◆ Given data
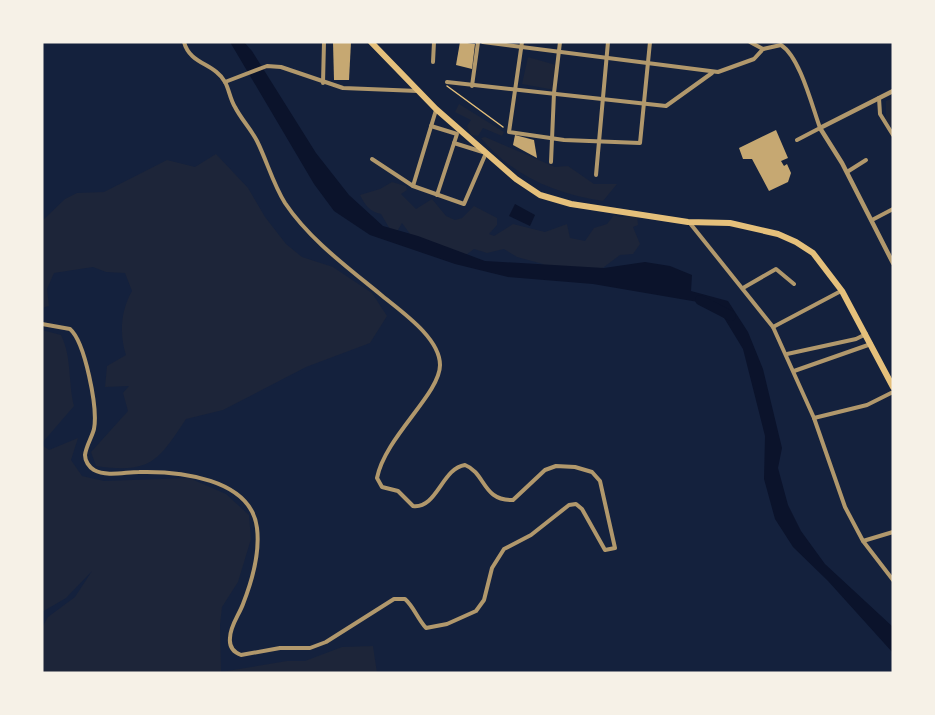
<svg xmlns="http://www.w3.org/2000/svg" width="935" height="715" viewBox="0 0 935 715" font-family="'Work Sans',sans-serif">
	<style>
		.green { fill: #1d2539 }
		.water { fill: #0b132b }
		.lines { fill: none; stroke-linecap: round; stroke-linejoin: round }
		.river { stroke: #0b132b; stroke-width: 10 }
		.building { fill: #c6a872 }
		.path { stroke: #e5c07b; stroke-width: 1.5 }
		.minor { stroke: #b1986c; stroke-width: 4 }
		.tertiary { stroke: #b1986c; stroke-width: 4.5 }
		.trunk { stroke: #e5c07b; stroke-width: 6 }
	</style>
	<rect width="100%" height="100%" fill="#14213d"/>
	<g class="green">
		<polygon points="528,57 556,65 555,90 522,84"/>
		<polygon points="893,98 893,129 886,120 886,101"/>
		<polygon points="459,104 504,132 502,136 483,128 478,136 471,135 467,126 471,120 455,112"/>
		<path d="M 485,137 L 555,167 L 568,166 L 594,184 L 617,184 L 603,201 C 556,194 512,176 481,138 Z"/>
		<path d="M 216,154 L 248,188 L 265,217 L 286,244 L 302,257 L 333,267 L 372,293 L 387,316 L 370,343 L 306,367 L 223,410 L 186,419 C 158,461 151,474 96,466 L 91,452 L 128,411 L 123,393 L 129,386 L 105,387 L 107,366 L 126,355 C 119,333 121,310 132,291 L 125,273 L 106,272 L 93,267 L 54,273 L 47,289 L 49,306 L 42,308 L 42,221 L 65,199 L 77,193 L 104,192 L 167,160 L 195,167 Z"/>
		<path d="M 392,182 L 406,186 L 407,190 L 401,194 L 416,209 L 432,199 L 446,216 L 455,220 L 462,218 L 474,206 L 497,218 L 497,225 L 489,234 L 494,236 L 513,224 L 545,232 L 567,224 L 570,238 L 585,241 L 594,228 L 607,224 L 614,215 L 620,217 L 637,215 L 638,225 L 633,227 L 640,244 L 633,254 L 620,255 L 600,270 L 559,267 L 557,272 L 545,270 L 543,264 L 517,257 L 504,249 L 487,253 L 474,249 L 462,258 L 410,234 L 402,223 L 398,230 L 391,231 L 381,214 C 370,212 365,205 360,195 L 380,189 Z"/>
		<path d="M 42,330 L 61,335 C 72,357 68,382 74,406 L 42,443 Z"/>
		<polygon points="78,438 71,460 82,476 104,481 189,478 226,494 249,515 251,539 238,582 222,607 220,625 221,672 287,661 305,661 342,647 373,646 377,673 42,673 42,628 48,617 75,597 92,571 66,598 42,612 42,445 49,450"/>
	</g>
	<g class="water">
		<polygon points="230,42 244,42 252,51 316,153 349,195 383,226 418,236 485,261 604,268 645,262 670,266 692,275 691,291 728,301 748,332 763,369 782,448 778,468 788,505 801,531 825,564 893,627 893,653 828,581 793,547 775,519 764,479 765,436 743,349 718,308 704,303 593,284 508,277 455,264 370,235 334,211 314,184"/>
		<polygon points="515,204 535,215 530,226 509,216"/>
	</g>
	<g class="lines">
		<polyline class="river" points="700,300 731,316"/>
	</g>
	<g class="building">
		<polygon points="333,42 351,42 349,80 334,80"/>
		<polygon points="460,42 475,44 472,69 456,65"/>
		<polygon points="776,130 788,158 781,161 784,166 787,164 791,173 788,182 769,191 752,159 743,159 739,148"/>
		<polygon points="515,135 534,140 537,158 513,145"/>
	</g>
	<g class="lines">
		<polyline class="path" points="447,86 503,127"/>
		<g class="minor">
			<polyline points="483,42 718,72 754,59 763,49"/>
			<polyline points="522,42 509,132 564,140 640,143 650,42"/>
			<polyline points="750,42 763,49"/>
			<path d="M 763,49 L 781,45 C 800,57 812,106 820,128 L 797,140"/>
			<polyline points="433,62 434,42"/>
			<polyline points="225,82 267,66 281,67 343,88 418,91"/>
			<polyline points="447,82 666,106 712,73"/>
			<polyline points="323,83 324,42"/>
			<polyline points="472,86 478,42"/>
			<polyline points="879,98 880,114 893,135"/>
			<polyline points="431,126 457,134 437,195"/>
			<polyline points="372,159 413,186 464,204 486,153 454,143"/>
			<polyline points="551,162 554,93 560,42"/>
			<polyline points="847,172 866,160"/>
			<polyline points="596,175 608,42"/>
			<polyline points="413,186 436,110"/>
			<polyline points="872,220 893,209"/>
			<polyline points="689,222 773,327 814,418 845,507 863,541 893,580"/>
			<polyline points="743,288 776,269 794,284"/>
			<path d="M 42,324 L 70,329 C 85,342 98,408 94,429 C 92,437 86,446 85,455 C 85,461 89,467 94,470 C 107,477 125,472 139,472 C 178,471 251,478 257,528 C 260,552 252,581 243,604 C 239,615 230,626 230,638 C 229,647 233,652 241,655 L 280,648 L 310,648 L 326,642 L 394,599 L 405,599 C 414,607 417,618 426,628 L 447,624 L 476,611 L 484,600 L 492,568 L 504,549 L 531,535 L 569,505 L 576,504 L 582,509 L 605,550 L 615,548 L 600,481 L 592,472 L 575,467 L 556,466 L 545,470 L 513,500 C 482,501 486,473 465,465 C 442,468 437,509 413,506 L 398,491 L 382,487 L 377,478 C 385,437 440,394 440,365 C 440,337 399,310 380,294 C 347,267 309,239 285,203 C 273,184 267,161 257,141 C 251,129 241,119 235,107 C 230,99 229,89 225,82 C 215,63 190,65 184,42"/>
			<polyline points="773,327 841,291"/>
			<polyline points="787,354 856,339 866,334"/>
			<polyline points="794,371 871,344"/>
			<polyline points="814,418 867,405 893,392"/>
			<polyline points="863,541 893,532"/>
		</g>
		<polyline class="tertiary" points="893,91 820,128 842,163 893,263"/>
		<polyline class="trunk" points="371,42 436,109 516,179 540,195 571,204 688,222 730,223 778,234 796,242 813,253 842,291 893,387"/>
	</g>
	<rect width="935" height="715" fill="none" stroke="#f6f1e7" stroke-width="87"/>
</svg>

◆ Activity
Omit all pictures while transcribing the entries verbatim.

◆ Exercise result
<svg xmlns="http://www.w3.org/2000/svg" width="935" height="715" viewBox="0 0 935 715" font-family="'Work Sans',sans-serif">
	<style>
		.green { fill: #1d2539 }
		.water { fill: #0b132b }
		.lines { fill: none; stroke-linecap: round; stroke-linejoin: round }
		.river { stroke: #0b132b; stroke-width: 10 }
		.building { fill: #c6a872 }
		.path { stroke: #e5c07b; stroke-width: 1.5 }
		.minor { stroke: #b1986c; stroke-width: 4 }
		.tertiary { stroke: #b1986c; stroke-width: 4.5 }
		.trunk { stroke: #e5c07b; stroke-width: 6 }
	</style>
	<rect width="100%" height="100%" fill="#14213d"/>
	<g class="green">
		<polygon points="528,57 556,65 555,90 522,84"/>
		<polygon points="893,98 893,129 886,120 886,101"/>
		<polygon points="459,104 504,132 502,136 483,128 478,136 471,135 467,126 471,120 455,112"/>
		<path d="M 485,137 L 555,167 L 568,166 L 594,184 L 617,184 L 603,201 C 556,194 512,176 481,138 Z"/>
		<path d="M 216,154 L 248,188 L 265,217 L 286,244 L 302,257 L 333,267 L 372,293 L 387,316 L 370,343 L 306,367 L 223,410 L 186,419 C 158,461 151,474 96,466 L 91,452 L 128,411 L 123,393 L 129,386 L 105,387 L 107,366 L 126,355 C 119,333 121,310 132,291 L 125,273 L 106,272 L 93,267 L 54,273 L 47,289 L 49,306 L 42,308 L 42,221 L 65,199 L 77,193 L 104,192 L 167,160 L 195,167 Z"/>
		<path d="M 392,182 L 406,186 L 407,190 L 401,194 L 416,209 L 432,199 L 446,216 L 455,220 L 462,218 L 474,206 L 497,218 L 497,225 L 489,234 L 494,236 L 513,224 L 545,232 L 567,224 L 570,238 L 585,241 L 594,228 L 607,224 L 614,215 L 620,217 L 637,215 L 638,225 L 633,227 L 640,244 L 633,254 L 620,255 L 600,270 L 559,267 L 557,272 L 545,270 L 543,264 L 517,257 L 504,249 L 487,253 L 474,249 L 462,258 L 410,234 L 402,223 L 398,230 L 391,231 L 381,214 C 370,212 365,205 360,195 L 380,189 Z"/>
		<path d="M 42,330 L 61,335 C 72,357 68,382 74,406 L 42,443 Z"/>
		<polygon points="78,438 71,460 82,476 104,481 189,478 226,494 249,515 251,539 238,582 222,607 220,625 221,672 287,661 305,661 342,647 373,646 377,673 42,673 42,628 48,617 75,597 92,571 66,598 42,612 42,445 49,450"/>
	</g>
	<g class="water">
		<polygon points="230,42 244,42 252,51 316,153 349,195 383,226 418,236 485,261 604,268 645,262 670,266 692,275 691,291 728,301 748,332 763,369 782,448 778,468 788,505 801,531 825,564 893,627 893,653 828,581 793,547 775,519 764,479 765,436 743,349 718,308 704,303 593,284 508,277 455,264 370,235 334,211 314,184"/>
		<polygon points="515,204 535,215 530,226 509,216"/>
	</g>
	<g class="lines">
		<polyline class="river" points="700,300 731,316"/>
	</g>
	<g class="building">
		<polygon points="333,42 351,42 349,80 334,80"/>
		<polygon points="460,42 475,44 472,69 456,65"/>
		<polygon points="776,130 788,158 781,161 784,166 787,164 791,173 788,182 769,191 752,159 743,159 739,148"/>
		<polygon points="515,135 534,140 537,158 513,145"/>
	</g>
	<g class="lines">
		<polyline class="path" points="447,86 503,127"/>
		<g class="minor">
			<polyline points="483,42 718,72 754,59 763,49"/>
			<polyline points="522,42 509,132 564,140 640,143 650,42"/>
			<polyline points="750,42 763,49"/>
			<path d="M 763,49 L 781,45 C 800,57 812,106 820,128 L 797,140"/>
			<polyline points="433,62 434,42"/>
			<polyline points="225,82 267,66 281,67 343,88 418,91"/>
			<polyline points="447,82 666,106 712,73"/>
			<polyline points="323,83 324,42"/>
			<polyline points="472,86 478,42"/>
			<polyline points="879,98 880,114 893,135"/>
			<polyline points="431,126 457,134 437,195"/>
			<polyline points="372,159 413,186 464,204 486,153 454,143"/>
			<polyline points="551,162 554,93 560,42"/>
			<polyline points="847,172 866,160"/>
			<polyline points="596,175 608,42"/>
			<polyline points="413,186 436,110"/>
			<polyline points="872,220 893,209"/>
			<polyline points="689,222 773,327 814,418 845,507 863,541 893,580"/>
			<polyline points="743,288 776,269 794,284"/>
			<path d="M 42,324 L 70,329 C 85,342 98,408 94,429 C 92,437 86,446 85,455 C 85,461 89,467 94,470 C 107,477 125,472 139,472 C 178,471 251,478 257,528 C 260,552 252,581 243,604 C 239,615 230,626 230,638 C 229,647 233,652 241,655 L 280,648 L 310,648 L 326,642 L 394,599 L 405,599 C 414,607 417,618 426,628 L 447,624 L 476,611 L 484,600 L 492,568 L 504,549 L 531,535 L 569,505 L 576,504 L 582,509 L 605,550 L 615,548 L 600,481 L 592,472 L 575,467 L 556,466 L 545,470 L 513,500 C 482,501 486,473 465,465 C 442,468 437,509 413,506 L 398,491 L 382,487 L 377,478 C 385,437 440,394 440,365 C 440,337 399,310 380,294 C 347,267 309,239 285,203 C 273,184 267,161 257,141 C 251,129 241,119 235,107 C 230,99 229,89 225,82 C 215,63 190,65 184,42"/>
			<polyline points="773,327 841,291"/>
			<polyline points="787,354 856,339 866,334"/>
			<polyline points="794,371 871,344"/>
			<polyline points="814,418 867,405 893,392"/>
			<polyline points="863,541 893,532"/>
		</g>
		<polyline class="tertiary" points="893,91 820,128 842,163 893,263"/>
		<polyline class="trunk" points="371,42 436,109 516,179 540,195 571,204 688,222 730,223 778,234 796,242 813,253 842,291 893,387"/>
	</g>
	<rect width="935" height="715" fill="none" stroke="#f6f1e7" stroke-width="87"/>
</svg>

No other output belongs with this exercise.